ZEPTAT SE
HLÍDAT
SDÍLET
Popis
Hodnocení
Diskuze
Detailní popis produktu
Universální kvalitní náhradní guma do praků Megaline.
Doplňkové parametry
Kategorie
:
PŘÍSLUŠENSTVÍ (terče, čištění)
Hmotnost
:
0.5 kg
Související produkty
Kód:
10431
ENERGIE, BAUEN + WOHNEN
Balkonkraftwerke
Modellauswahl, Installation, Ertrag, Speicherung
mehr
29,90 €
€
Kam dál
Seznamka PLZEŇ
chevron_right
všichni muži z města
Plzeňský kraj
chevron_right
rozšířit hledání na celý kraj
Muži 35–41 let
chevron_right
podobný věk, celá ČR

---

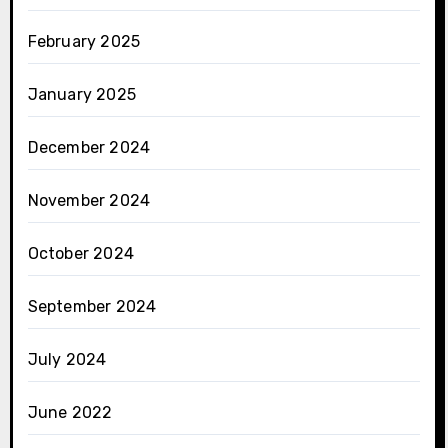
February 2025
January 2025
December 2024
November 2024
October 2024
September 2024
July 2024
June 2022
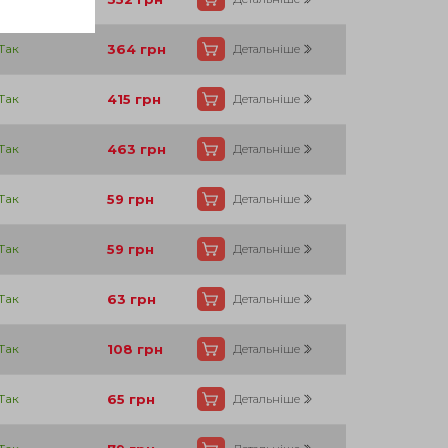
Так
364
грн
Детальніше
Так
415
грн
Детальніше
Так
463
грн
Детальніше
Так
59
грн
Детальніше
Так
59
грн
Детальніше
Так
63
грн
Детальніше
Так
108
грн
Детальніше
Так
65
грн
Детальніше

- _Activity_
How many lines in the entries above contain the word "kraj"? Reply with the number alone.

- _Problem solution_
2